Life cycle assessment of three water systems in Copenhagen―a management tool of the future

Environmental life-cycle assessment (LCA) was applied to evaluate three different water systems of the water sector in Copenhagen, Denmark, including technologies within water supply, facilities recycling water and treatment of sewer overflow. In these three water systems LCA was used to evaluate the environmental impacts of each of the processes involved. The overall conclusion was that LCA is suitable as a decision support tool in the water sector as it provides a holistic evaluation platform of the considered alternatives categorised in environmental impact categories. The use of LCA in the water sector of this region has limitations since it does not yet consider impact categories assessing freshwater scarcity and ecological sustainability.

Selection of spatial scale for assessing impacts of groundwater-based water supply on freshwater resources

Indicators of the impact on freshwater resources are becoming increasingly important in the evaluation of urban water systems. To reveal the importance of spatial resolution, we investigated how the choice of catchment scale influenced the freshwater impact assessment. Two different indicators were used in this study: the Withdrawal-To-Availability ratio (WTA) and the Water Stress Index (WSI). Results were calculated for three groundwater based Danish urban water supplies (Esbjerg, Aarhus, and Copenhagen). The assessment was carried out at three spatial levels: (1) the groundwater body level, (2) the river basin level, and (3) the regional level. The assessments showed that Copenhagens water supply had the highest impact on the freshwater resource per cubic meter of water abstracted, with a WSI of 1.75 at Level 1. The WSI values were 1.64 for Aarhuss and 0.81 for Esbjergs water supply. Spatial resolution was identified as a major factor determining the outcome of the impact assessment. For the three case studies, WTA and WSI were 27%-583% higher at Level 1 than impacts calculated for the regional scale. The results highlight that freshwater impact assessments based on regional data, rather than sub-river basin data, may dramatically underestimate the actual impact on the water resource. Furthermore, this study discusses the strengths and shortcomings of the applied indicator approaches. A sensitivity analysis demonstrates that although WSI has the highest environmental relevance, it also has the highest uncertainty, as it requires estimations of non-measurable environmental water requirements. Hence, the development of a methodology to obtain more site-specific and relevant estimations of environmental water requirements should be prioritized. Finally, the demarcation of the groundwater resource in aquifers remains a challenge for establishing a consistent method for benchmarking freshwater impacts caused by groundwater abstraction.

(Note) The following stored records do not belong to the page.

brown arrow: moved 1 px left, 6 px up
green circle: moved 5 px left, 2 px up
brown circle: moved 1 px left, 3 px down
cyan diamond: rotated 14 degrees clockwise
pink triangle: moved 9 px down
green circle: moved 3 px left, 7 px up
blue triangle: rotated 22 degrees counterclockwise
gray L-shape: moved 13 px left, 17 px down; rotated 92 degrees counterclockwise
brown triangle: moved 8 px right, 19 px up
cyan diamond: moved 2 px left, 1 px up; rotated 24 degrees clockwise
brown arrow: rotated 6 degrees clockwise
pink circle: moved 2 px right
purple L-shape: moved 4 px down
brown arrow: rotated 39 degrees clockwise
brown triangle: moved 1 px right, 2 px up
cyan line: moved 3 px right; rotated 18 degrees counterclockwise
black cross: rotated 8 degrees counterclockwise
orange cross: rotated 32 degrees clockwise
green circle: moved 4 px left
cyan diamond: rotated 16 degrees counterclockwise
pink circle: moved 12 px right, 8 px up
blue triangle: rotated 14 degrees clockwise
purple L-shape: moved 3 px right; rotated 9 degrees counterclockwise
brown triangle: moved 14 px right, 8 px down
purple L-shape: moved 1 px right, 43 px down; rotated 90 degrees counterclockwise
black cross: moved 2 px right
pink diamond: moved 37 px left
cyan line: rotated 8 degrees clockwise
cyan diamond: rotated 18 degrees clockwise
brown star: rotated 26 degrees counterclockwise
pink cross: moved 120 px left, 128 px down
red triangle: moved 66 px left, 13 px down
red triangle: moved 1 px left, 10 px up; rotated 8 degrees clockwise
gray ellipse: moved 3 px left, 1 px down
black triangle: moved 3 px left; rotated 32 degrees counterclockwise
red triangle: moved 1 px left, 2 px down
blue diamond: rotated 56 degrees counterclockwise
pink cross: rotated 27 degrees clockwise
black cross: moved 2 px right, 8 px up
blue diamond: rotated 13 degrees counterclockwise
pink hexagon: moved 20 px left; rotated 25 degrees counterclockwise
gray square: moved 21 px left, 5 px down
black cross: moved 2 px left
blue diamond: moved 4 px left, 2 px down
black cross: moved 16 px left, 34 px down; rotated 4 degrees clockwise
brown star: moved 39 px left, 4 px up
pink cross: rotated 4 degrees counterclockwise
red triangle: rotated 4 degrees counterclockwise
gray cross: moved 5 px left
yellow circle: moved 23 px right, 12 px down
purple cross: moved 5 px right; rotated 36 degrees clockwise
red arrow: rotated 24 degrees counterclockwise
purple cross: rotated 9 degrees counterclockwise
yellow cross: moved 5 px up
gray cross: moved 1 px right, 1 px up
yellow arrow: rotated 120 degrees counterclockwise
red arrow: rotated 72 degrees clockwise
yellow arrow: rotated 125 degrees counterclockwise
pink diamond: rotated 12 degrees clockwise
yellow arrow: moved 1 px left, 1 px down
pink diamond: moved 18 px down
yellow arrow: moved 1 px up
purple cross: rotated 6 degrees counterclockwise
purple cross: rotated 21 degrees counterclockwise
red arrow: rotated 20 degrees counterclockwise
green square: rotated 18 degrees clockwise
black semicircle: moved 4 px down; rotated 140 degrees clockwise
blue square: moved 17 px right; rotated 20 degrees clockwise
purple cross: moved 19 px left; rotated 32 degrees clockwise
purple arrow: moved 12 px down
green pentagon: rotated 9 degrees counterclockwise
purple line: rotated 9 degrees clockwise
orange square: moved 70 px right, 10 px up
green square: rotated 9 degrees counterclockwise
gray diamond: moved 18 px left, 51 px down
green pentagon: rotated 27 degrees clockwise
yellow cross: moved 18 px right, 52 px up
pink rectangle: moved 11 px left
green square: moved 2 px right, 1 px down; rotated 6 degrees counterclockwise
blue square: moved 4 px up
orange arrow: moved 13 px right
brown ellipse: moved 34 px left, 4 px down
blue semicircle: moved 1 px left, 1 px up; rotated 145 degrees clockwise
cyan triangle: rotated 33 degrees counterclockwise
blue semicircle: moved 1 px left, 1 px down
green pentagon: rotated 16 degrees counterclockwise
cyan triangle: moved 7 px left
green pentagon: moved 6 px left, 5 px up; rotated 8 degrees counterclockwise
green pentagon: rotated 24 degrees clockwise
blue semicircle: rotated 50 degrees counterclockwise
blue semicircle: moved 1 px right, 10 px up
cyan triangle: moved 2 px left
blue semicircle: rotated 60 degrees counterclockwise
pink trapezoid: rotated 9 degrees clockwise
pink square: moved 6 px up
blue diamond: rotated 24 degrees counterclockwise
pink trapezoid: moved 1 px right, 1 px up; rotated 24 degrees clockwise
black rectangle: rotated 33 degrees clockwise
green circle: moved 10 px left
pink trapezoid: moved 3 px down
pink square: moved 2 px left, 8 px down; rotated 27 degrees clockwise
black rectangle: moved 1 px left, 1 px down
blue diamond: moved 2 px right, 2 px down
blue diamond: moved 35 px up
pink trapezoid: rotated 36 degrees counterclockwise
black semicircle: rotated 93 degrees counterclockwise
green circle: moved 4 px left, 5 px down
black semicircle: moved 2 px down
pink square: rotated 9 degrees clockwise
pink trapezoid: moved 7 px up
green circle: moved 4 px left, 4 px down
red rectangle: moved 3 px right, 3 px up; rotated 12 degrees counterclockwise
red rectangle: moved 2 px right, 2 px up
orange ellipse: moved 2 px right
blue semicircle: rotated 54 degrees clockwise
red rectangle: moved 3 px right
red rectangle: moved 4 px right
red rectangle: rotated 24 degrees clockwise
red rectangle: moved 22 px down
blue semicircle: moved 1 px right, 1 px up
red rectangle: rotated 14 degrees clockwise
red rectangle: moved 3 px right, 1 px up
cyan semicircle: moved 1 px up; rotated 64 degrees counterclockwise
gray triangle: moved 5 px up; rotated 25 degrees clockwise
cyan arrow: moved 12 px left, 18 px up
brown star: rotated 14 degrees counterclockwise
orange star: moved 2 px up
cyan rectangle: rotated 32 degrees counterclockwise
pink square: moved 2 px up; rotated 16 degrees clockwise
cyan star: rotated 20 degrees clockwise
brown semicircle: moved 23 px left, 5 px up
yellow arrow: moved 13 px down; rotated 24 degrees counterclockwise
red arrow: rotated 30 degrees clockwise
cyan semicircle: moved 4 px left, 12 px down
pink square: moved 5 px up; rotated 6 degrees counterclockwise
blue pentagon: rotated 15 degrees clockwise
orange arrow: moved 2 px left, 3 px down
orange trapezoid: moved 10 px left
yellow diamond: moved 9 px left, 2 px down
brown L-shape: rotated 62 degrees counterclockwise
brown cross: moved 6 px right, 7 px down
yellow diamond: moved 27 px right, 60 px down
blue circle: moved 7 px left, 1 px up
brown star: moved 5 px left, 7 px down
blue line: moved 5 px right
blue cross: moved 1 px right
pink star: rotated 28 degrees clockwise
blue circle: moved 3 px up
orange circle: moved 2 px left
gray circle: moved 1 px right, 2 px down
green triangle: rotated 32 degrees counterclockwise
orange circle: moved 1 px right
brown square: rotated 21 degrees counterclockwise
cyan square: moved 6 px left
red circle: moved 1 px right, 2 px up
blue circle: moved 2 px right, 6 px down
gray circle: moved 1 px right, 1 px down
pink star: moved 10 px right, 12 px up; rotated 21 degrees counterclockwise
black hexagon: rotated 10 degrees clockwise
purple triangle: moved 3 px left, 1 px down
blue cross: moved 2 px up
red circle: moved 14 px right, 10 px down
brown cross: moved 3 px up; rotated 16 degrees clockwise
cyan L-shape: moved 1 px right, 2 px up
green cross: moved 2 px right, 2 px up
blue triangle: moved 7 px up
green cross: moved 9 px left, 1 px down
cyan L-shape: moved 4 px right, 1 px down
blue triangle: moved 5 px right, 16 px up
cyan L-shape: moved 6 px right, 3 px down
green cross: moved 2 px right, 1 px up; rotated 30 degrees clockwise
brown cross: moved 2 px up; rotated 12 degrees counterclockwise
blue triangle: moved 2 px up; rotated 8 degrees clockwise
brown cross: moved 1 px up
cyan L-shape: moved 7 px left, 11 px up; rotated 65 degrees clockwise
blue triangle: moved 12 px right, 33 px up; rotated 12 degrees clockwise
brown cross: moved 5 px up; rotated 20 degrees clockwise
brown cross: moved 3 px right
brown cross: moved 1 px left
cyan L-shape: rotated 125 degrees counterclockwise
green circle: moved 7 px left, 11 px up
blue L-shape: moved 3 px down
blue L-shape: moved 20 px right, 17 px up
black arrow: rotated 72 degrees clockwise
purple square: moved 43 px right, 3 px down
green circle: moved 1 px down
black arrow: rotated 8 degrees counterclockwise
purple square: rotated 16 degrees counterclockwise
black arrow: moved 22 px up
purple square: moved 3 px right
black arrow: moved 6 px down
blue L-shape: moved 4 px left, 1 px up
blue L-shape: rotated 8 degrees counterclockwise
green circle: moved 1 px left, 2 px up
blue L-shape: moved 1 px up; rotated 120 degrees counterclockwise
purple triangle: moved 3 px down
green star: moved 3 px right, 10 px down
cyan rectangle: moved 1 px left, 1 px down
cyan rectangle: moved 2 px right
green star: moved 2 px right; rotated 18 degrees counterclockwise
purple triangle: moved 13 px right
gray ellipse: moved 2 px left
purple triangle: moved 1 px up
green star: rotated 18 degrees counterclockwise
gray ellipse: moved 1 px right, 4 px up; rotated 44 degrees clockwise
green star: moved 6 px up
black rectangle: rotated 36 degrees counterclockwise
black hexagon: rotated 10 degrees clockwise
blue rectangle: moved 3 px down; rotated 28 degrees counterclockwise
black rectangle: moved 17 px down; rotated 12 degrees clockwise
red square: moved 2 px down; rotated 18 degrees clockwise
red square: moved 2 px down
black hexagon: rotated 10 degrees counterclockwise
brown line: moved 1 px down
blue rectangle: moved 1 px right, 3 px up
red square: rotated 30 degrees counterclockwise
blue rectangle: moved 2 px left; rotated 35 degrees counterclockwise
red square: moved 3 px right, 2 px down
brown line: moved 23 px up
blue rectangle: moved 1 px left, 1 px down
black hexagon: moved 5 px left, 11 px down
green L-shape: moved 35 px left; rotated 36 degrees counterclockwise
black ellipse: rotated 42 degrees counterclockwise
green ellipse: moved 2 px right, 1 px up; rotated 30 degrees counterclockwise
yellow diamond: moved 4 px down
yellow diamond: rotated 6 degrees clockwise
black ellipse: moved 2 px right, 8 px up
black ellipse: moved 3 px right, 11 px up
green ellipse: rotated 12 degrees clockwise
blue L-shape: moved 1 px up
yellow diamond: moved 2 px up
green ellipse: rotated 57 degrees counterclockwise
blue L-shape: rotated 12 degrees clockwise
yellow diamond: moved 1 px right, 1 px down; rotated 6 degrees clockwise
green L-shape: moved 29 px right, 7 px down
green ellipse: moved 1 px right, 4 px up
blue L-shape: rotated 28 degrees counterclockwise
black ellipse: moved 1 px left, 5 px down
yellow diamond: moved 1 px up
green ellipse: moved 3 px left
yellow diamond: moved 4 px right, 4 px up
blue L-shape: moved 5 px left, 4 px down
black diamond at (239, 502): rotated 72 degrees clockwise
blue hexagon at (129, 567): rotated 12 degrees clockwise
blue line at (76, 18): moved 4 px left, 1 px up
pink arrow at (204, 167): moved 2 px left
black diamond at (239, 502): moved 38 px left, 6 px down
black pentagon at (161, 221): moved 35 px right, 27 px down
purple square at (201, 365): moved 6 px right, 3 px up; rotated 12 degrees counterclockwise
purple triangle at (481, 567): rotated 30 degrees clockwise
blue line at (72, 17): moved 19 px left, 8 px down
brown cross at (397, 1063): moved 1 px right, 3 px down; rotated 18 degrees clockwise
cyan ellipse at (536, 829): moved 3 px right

LCA of Drinking Water Supply

Water supplies around the globe are growing complex and include more intense treatment methods than just decades ago. Now, desalination of seawater and wastewater reuse for both non-potable and potable water supply have become common practice in many places. LCA has been used to assess the potentials and reveal hotspots among the possible technologies and scenarios for water supplies of the future. LCA studies have been used to support decisions in the planning of urban water systems and some important findings include documentation of reduced environmental impact from desalination of brackish water over sea water, the significant impacts from changed drinking water quality and reduced environmental burden from wastewater reuse instead of desalination. Some of the main challenges in conducting LCAs of water supply systems are their complexity and diversity, requiring very large data collection efforts, with multiple sources of information, many of them not public and requiring cooperation. Important for product and system LCAs with substantial water use, it is emphasized that standard life cycle inventory databases do not reflect the significant variance in environmental impacts of water supply across locations and technologies.